Posted by dalek at 2007-06-04 05:29 PM

David your exact words were: "Geothermal energy is not free. You have to drill very deep and expensive holes to get to it. The deeper the resource, the more expensive. In fact most of the resource will only be accessible with the development of new technologies. In other words it is for the moment infinitely expensive." Nothing here about "Global Resource".

 

Drilling holes is one thing we do well. Even in the 1960's the US was drilling 6 ft diameter holes down in 30 days to 1000 ft for underground nuclear tesing. Deep hole drilling (300mm+ diam) for gas >15,000 ft - say 5000m is completely routine and is not "infinitely expensive".

 

Arthur your comparison from the sale of  Hazelwood to the Capex for a small gethermal plant is absurd, for a start the Industry rule of thumb for Capex for a new coal fired plant is $750:00/MW not $1.5M/MW so the ratio is even worse than you think.  (Hazelwood was privitised and sold in 1996 by the Kennet government) It is widely understood within the industry that the buyers paid about a 100% premium for the asset, what exactly is your point?

I do not wish to speculate on the finacial machinations behind "7.5MW of geothermal might be $100 million" but that number you have arrived at is totally absurd. ($13M/MW).  

As for OPEX for geothermal well the best I can come up with is about  $0:07/kWh this from http://hotrock.anu.edu.au/economics.htm

The modelling by ANU shows that geothermal is competitive from all aspects without any carbon tax. Now I know they are a bunch of effete academics (probably linked to the Gloabal Warming Wankers down the corridor) but they do good work just the same.

Dalek  

 

 • Re: Global Warming

Posted by DavidMc at 2007-06-05 02:16 PM

Dalek said:

Nothing here about "Global Resource".

Nothing about Australia either.

Dalek said:

Deep hole drilling (300mm+ diam) for gas >15,000 ft - say 5000m is completely routine and is not "infinitely expensive".

My understanding is that there are large regions of the world where you would need to go to much greater depths than that.

If I have underestimated our present drilling prowess and overestimated the depths required, I'm pleased to hear it.  I don't own shares in nuclear power and there is nothing at stake politically.  It  augurs well for the extensive exploitation of the resource in  the near future. You might like to check on what regions of the world now have accessible resources and the contribution it could make to meeting our energy needs. (Check Bright Future for estimates of these needs.)

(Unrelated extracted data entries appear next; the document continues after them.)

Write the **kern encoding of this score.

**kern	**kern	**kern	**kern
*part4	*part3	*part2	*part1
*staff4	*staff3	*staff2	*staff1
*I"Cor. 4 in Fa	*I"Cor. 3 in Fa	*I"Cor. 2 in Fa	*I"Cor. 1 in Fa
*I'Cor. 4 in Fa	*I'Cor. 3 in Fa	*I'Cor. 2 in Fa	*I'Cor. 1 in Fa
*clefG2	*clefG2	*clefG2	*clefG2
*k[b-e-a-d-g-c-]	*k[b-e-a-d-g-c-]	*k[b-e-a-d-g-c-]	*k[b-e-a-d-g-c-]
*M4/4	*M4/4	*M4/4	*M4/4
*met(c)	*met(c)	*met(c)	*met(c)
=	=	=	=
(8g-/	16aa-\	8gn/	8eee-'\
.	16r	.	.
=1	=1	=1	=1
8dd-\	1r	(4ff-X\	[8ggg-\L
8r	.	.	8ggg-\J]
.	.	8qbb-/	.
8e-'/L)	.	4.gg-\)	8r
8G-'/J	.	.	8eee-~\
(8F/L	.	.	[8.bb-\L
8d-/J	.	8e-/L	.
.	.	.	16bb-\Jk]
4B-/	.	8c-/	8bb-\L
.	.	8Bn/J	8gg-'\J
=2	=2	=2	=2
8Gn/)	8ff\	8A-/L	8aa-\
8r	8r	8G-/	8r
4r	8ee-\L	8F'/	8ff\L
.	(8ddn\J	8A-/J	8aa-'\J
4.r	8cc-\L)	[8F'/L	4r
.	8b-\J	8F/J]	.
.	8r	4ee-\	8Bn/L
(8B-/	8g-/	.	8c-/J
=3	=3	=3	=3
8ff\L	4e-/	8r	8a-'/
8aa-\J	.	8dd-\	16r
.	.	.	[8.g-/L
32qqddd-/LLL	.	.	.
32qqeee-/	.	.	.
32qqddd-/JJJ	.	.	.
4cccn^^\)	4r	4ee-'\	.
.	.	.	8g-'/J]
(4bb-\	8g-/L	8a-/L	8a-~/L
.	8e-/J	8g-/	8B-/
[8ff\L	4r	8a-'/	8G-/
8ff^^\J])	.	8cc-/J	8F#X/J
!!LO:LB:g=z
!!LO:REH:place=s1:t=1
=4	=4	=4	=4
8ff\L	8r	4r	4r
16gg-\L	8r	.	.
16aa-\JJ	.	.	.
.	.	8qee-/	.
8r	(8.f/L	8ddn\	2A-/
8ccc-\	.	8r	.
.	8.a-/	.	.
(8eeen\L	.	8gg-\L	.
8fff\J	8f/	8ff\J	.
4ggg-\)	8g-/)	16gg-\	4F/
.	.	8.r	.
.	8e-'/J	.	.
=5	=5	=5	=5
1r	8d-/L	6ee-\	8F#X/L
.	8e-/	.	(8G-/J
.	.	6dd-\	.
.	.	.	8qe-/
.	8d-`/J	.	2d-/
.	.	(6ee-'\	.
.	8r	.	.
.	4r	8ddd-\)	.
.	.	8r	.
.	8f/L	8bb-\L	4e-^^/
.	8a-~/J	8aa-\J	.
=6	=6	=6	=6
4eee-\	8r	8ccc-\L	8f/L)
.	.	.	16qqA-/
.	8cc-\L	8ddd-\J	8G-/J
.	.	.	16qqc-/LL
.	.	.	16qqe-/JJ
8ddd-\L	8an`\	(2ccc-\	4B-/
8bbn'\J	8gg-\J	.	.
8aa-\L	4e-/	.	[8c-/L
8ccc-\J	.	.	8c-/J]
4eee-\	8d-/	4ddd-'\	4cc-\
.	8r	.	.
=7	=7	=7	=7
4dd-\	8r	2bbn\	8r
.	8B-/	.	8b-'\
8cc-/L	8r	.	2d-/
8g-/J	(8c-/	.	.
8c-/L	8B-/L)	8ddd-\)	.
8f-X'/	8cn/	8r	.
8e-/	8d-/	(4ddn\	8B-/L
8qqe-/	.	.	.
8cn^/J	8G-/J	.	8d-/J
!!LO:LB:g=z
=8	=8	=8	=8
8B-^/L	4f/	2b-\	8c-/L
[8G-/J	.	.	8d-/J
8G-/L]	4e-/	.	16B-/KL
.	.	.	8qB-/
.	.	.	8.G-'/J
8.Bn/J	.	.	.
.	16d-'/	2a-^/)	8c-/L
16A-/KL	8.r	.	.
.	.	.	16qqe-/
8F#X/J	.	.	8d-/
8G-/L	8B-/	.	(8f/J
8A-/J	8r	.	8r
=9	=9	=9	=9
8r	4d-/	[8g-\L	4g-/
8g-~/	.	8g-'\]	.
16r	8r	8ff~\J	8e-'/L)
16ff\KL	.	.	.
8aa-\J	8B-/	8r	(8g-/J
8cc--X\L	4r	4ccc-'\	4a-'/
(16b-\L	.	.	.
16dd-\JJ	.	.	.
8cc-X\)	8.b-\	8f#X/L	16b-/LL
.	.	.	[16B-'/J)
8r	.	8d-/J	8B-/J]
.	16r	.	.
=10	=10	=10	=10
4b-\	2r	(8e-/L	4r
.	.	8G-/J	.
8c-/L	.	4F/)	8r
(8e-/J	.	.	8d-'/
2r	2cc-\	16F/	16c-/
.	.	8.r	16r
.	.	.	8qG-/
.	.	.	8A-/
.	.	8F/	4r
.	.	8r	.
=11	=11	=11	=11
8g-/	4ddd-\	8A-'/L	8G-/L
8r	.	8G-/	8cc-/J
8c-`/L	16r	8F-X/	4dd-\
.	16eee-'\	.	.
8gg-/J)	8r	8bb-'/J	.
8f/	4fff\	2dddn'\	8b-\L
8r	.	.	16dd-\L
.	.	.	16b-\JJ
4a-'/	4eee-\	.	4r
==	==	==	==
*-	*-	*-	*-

I don't have the time or the interest myself, however, you might like to check out The Future of Geothermal Energyand gives us a report back. I notice they say "
With a reasonable investment in R&D, EGScould provide 100 GWe or more of cost-competitive generating capacityin the next 50 years." (p17 0f 372). If true that would only meet about 10 per cent of current generating capacity in that country. If that is typical for the world as a whole we shouldn't get too excited just for the moment.